The neighbour's retriever plants a big wet dog kiss on your son's face. Your kitten mistakes your hand for a toy mouse and leaves a big scratch. Your toddler digs happily in a park sandbox that you suspect is visited occasionally at night by dogs. Do any of these pet encounters pose a health risk? Yes, as a matter of fact.
When people and pets interact, they share germs along with dog kisses and head pats. Although catching a serious illness from a pet is rare in Canada, certain less serious zoonoses (diseases contracted from animals) are common.
Here are some ways to prevent the spread of disease:
5 rules for kids to follow to stay germ-free around animals
• Wash your hands after you touch an animal.
• Wash your hands after you play in the sand or dirt, and don't put your dirty hands in your mouth.
• Don't touch strange or wild animals.
• If an animal scratches you, tell your parents right away.
• Don't approach strange animals or pets without their owners' permission.
7 more rules for everyone
And for children and adults alike, here are some more preventive measures to ensure you and your pet remain in good health:
• Don't let dogs lick your face or mouth.

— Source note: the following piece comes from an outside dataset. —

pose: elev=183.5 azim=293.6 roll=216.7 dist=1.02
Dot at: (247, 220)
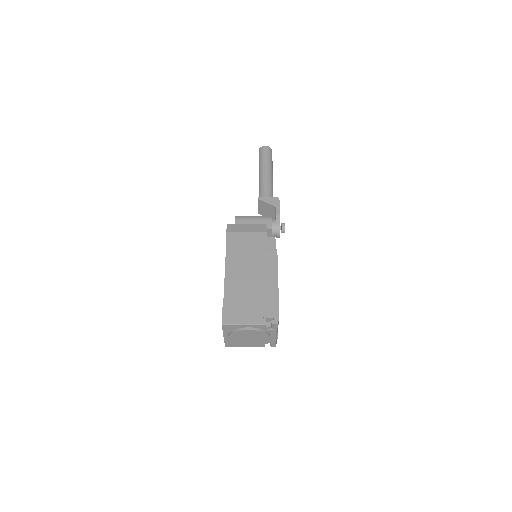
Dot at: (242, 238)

• Make sure to get your pets from a trusted source, such as a reliable breeder.
• Always clean up after your pet.
• Keep an up-to-date history of your pet's vaccinations and health record, and take your pet to a veterinarian for regular checkups.
• Train your dog or cat not to bite or scratch people. Don't let cats play with your hands; always use a toy.
• Don't keep wild animals as pets.
• Monitor your pet's contact with other animals, especially strays and unfamiliar animals.